(Updated 3:54 p.m.) The numbers haven’t been certified by the comptroller, but Gov. Dannel P. Malloy’s budget director told the legislature’s Appropriations Committee on Wednesday that the state is running a $365-million deficit.

That means the administration will have to present a deficit mitigation plan to the General Assembly before the end of the year, if the comptroller certifies the deficit on Dec. 1.

In his presentation to the Appropriations Committee on Wednesday, Ben Barnes, told lawmakers that he’s already working on a plan and will submit one before the end of the year.

“Please know that my office has already begun work on this plan, and while I’m not prepared today to address any elements that might or might not be included in that plan, you can expect that we will announce specifics as soon as possible,” Barnes said.

Under state law, the governor must submit a deficit mitigation plan to the General Assembly when a budget deficit reaches 1 percent of general fund spending in the $20 billion 2013 budget.

The largest amount of the deficit is attributed to the Medicaid program for low-income adults.

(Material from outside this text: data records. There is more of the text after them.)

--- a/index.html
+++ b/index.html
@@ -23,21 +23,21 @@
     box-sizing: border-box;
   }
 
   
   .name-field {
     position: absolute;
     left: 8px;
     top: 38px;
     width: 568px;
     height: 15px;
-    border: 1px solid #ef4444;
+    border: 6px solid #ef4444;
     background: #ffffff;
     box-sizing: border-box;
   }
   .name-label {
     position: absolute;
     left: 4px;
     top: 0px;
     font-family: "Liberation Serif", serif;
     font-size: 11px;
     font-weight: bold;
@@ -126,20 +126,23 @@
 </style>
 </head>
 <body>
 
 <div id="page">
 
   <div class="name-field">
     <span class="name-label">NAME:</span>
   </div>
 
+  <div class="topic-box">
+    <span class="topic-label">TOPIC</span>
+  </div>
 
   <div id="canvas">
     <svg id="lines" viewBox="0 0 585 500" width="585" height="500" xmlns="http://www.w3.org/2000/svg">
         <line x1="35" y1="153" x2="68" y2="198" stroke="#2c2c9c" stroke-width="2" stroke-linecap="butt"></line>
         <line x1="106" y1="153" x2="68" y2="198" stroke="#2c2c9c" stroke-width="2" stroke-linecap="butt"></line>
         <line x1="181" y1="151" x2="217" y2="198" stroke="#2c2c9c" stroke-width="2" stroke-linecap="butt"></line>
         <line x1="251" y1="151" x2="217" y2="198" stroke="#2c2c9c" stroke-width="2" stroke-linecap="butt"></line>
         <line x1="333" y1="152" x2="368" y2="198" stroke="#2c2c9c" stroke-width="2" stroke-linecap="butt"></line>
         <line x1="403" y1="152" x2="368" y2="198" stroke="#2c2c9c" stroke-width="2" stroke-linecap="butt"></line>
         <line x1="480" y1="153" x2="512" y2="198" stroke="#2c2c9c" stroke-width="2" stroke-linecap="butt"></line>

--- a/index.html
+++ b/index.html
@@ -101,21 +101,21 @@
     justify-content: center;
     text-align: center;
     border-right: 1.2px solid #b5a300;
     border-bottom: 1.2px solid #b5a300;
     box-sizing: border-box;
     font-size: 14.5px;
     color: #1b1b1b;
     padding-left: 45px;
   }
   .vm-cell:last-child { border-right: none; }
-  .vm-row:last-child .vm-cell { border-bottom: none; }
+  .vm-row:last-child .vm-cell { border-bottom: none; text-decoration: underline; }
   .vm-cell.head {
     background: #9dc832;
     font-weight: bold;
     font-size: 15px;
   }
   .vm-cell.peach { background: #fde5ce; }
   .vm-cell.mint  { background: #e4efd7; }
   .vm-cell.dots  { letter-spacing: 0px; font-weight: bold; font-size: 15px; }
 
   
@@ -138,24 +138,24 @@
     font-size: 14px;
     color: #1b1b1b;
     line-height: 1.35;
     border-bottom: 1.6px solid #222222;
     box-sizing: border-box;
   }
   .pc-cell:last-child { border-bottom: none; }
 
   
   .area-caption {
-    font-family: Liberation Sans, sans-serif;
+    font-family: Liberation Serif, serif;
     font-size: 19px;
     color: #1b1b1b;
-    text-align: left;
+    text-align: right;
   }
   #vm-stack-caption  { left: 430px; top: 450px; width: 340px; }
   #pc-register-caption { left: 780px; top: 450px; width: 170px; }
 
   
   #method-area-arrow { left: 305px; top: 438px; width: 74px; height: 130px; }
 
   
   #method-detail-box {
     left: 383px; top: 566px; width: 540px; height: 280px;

Barnes said the Medicaid deficit accounts for about $260 million of the shortfall, largely attributable to an increased utilization of medical services and increasing caseloads.

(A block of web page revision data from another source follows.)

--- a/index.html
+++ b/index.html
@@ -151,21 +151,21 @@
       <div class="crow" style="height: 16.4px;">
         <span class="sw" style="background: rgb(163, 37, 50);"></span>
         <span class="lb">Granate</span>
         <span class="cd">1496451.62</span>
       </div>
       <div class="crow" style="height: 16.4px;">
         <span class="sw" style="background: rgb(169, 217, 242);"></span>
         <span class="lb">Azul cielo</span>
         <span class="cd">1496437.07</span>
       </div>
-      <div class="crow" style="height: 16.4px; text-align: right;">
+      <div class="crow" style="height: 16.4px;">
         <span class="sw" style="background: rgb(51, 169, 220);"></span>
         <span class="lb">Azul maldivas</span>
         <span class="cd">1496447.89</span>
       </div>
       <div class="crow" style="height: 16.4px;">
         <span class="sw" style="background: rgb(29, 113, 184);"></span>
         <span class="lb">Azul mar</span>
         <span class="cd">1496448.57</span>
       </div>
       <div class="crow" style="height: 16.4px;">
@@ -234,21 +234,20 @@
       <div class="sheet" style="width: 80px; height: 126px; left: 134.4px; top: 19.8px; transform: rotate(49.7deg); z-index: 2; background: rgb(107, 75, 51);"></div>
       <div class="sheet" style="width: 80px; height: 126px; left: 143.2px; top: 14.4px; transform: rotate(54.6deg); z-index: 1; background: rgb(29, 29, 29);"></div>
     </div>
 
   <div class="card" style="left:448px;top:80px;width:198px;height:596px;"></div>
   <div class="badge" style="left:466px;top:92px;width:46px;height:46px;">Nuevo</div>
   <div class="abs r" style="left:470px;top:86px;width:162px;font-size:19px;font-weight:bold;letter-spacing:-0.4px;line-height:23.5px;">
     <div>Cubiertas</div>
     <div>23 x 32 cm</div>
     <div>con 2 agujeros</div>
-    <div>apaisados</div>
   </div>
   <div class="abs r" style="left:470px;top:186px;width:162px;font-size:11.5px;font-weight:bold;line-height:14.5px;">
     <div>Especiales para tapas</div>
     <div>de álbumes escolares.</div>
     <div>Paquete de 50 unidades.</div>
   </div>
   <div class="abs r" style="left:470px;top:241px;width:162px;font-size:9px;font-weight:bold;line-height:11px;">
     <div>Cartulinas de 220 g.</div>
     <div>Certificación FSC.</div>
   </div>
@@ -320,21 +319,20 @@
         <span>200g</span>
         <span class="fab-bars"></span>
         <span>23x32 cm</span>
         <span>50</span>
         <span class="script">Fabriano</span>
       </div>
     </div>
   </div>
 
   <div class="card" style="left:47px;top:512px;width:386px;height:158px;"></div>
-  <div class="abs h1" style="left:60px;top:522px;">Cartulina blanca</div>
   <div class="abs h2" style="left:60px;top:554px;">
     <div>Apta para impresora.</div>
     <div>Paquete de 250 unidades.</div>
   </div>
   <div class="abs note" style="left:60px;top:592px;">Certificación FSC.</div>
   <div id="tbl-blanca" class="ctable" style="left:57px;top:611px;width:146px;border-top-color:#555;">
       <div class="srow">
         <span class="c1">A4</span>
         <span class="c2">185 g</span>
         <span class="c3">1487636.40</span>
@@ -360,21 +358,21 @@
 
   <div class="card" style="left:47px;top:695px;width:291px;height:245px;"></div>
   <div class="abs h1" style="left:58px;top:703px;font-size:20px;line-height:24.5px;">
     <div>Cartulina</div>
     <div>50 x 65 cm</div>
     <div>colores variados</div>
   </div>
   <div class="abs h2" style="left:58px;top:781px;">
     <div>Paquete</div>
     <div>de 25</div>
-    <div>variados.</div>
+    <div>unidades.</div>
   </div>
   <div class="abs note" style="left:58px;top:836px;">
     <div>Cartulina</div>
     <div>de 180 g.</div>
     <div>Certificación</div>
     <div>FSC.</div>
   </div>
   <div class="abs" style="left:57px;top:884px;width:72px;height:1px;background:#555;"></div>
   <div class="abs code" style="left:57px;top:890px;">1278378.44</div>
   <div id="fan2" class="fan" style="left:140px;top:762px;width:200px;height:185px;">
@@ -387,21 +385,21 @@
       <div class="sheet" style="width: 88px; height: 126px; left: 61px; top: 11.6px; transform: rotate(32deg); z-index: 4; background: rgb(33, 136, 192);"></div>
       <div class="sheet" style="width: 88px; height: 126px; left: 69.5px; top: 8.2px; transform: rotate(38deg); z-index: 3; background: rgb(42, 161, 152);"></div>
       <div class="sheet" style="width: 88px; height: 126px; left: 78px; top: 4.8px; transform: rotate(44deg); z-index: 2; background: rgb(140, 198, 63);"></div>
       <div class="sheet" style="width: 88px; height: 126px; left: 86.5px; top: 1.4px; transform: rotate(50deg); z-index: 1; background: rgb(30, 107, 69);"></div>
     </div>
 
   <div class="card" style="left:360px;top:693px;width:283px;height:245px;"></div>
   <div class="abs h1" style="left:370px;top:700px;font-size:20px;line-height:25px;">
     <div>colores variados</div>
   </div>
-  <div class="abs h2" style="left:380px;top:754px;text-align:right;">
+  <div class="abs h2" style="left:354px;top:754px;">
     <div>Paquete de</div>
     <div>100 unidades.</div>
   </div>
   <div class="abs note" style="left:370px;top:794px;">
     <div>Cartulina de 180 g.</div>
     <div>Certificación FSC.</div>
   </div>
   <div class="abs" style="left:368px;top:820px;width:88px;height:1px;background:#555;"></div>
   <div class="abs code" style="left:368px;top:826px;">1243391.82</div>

“The enacted budget did not assume the current caseload of 83,827 would be reached until August 2013,” Barnes said.

The state is seeking a waiver from the federal government that would kick about 13,000 individuals off the Medicaid program, but no decision has been made yet.

Earlier Wednesday afternoon at an unrelated event, Malloy was asked by reporters what he plans to cut in order to balance the budget.

Malloy said those decisions have yet to be made.

To complicate matters slightly, Malloy also is in the process of developing a two-year budget that he will present to the new legislature in February.

“What would really be nice is if they would settle some of these issues in Washington so that the budget I present in February actually builds in whatever changes” are made, Malloy said. 

Malloy and Barnes both expressed hope that the state may benefit from a one-time revenue spike generated by people selling off capital gains this year in an effort to avoid new federal taxes next year. Although that may help in the short term, neither are banking on it because it won’t keep the budget balanced in the out years.

Following his testimony, Barnes said he wasn’t sure when the deficit mitigation plan would be completed. He said his office still had to send their estimate of the deficit over to the state comptroller, who will need to certify it in a letter on Dec. 1. The plan probably won’t come before that happens, he said.

Barnes said it was too soon to say what would be on the table for potential cuts.

“Government spending. State government spending. That’s about as specific as I’m going to get,” he said. “… You act as if I have in my mind a full list of what we’re going to do and I don’t yet. We’re working hard to do that. Until we get through that process and work with the governor and make sure we’re right on what the deficit is going to be, it’s way premature for me to discuss what any kind of plan in the future’s going to be.”

House Republican leader Lawrence Cafero said no stone should go unturned as the governor examines where to cut state spending.

“I think everything has to be on the table. It has to be at this stage. In 2009 and 2011, we raised taxes in each of those sessions by, what, $3 billion plus? We’ve borrowed all we can borrow. There’s only one leg to the stool left—cutting spending, which we never did,” he said. 

Cafero said it was important to preserve the social safety net as much as possible, along with making every effort not pass the burden on to the state’s cities.

Cafero accused Malloy of not having made substantial spending cuts since taking office. He said the savings estimated under last year’s state employee benefit concession package haven’t materialized either.

“We keep making the same mistake over and over and over again. The difference is we have a governor who’s big on bravado and spin, and tries to talk about ‘I, I, I. I did this, I did that. P.S., we’re right back where we started,’” Cafero said. 

In addition to spending cuts, Cafero said he would start by weeding out fraud in the Social Service Department programs.

“Before you even cut spending lets look at the low-lying fruit and the fraud that went on. We have submitted that fraud is probably approaching a quarter of a billion dollars,” Cafero said.

He said Republicans were laughed at when they proposed hiring 20 additional Medicaid fraud officers. Their salaries would have been subsidized by the federal government and each could have been responsible for several million dollars in prevented fraud, he said.